Saved entries
BEGIN

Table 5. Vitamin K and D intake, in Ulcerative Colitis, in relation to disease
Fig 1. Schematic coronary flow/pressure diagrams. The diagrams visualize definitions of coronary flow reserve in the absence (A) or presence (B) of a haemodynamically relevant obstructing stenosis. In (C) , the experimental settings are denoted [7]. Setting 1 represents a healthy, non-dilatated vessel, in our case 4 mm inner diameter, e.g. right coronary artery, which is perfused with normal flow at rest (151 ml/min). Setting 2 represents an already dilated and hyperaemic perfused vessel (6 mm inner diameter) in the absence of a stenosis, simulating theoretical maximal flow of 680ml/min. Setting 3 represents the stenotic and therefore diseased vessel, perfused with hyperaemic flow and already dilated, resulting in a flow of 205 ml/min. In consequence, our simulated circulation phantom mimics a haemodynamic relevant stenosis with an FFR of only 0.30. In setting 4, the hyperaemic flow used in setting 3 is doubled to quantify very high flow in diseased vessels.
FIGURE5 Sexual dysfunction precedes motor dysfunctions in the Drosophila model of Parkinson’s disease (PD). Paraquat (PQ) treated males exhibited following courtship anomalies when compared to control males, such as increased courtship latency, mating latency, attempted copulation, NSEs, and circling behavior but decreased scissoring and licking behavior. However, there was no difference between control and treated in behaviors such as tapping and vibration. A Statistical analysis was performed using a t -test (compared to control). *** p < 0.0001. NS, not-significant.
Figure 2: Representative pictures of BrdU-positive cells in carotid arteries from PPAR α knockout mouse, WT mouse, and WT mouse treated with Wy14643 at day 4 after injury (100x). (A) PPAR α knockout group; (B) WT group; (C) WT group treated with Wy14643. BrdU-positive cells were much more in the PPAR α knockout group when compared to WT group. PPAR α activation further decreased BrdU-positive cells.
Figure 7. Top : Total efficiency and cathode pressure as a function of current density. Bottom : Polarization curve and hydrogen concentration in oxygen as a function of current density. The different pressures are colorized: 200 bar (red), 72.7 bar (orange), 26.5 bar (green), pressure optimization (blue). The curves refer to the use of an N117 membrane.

END

WHAT THE TASK REQUIRES | Without omitting anything, reproduce the whole of the data.

SOLUTION TO THIS TASK |
Table 5. Vitamin K and D intake, in Ulcerative Colitis, in relation to disease
Fig 1. Schematic coronary flow/pressure diagrams. The diagrams visualize definitions of coronary flow reserve in the absence (A) or presence (B) of a haemodynamically relevant obstructing stenosis. In (C) , the experimental settings are denoted [7]. Setting 1 represents a healthy, non-dilatated vessel, in our case 4 mm inner diameter, e.g. right coronary artery, which is perfused with normal flow at rest (151 ml/min). Setting 2 represents an already dilated and hyperaemic perfused vessel (6 mm inner diameter) in the absence of a stenosis, simulating theoretical maximal flow of 680ml/min. Setting 3 represents the stenotic and therefore diseased vessel, perfused with hyperaemic flow and already dilated, resulting in a flow of 205 ml/min. In consequence, our simulated circulation phantom mimics a haemodynamic relevant stenosis with an FFR of only 0.30. In setting 4, the hyperaemic flow used in setting 3 is doubled to quantify very high flow in diseased vessels.
FIGURE5 Sexual dysfunction precedes motor dysfunctions in the Drosophila model of Parkinson’s disease (PD). Paraquat (PQ) treated males exhibited following courtship anomalies when compared to control males, such as increased courtship latency, mating latency, attempted copulation, NSEs, and circling behavior but decreased scissoring and licking behavior. However, there was no difference between control and treated in behaviors such as tapping and vibration. A Statistical analysis was performed using a t -test (compared to control). *** p < 0.0001. NS, not-significant.
Figure 2: Representative pictures of BrdU-positive cells in carotid arteries from PPAR α knockout mouse, WT mouse, and WT mouse treated with Wy14643 at day 4 after injury (100x). (A) PPAR α knockout group; (B) WT group; (C) WT group treated with Wy14643. BrdU-positive cells were much more in the PPAR α knockout group when compared to WT group. PPAR α activation further decreased BrdU-positive cells.
Figure 7. Top : Total efficiency and cathode pressure as a function of current density. Bottom : Polarization curve and hydrogen concentration in oxygen as a function of current density. The different pressures are colorized: 200 bar (red), 72.7 bar (orange), 26.5 bar (green), pressure optimization (blue). The curves refer to the use of an N117 membrane.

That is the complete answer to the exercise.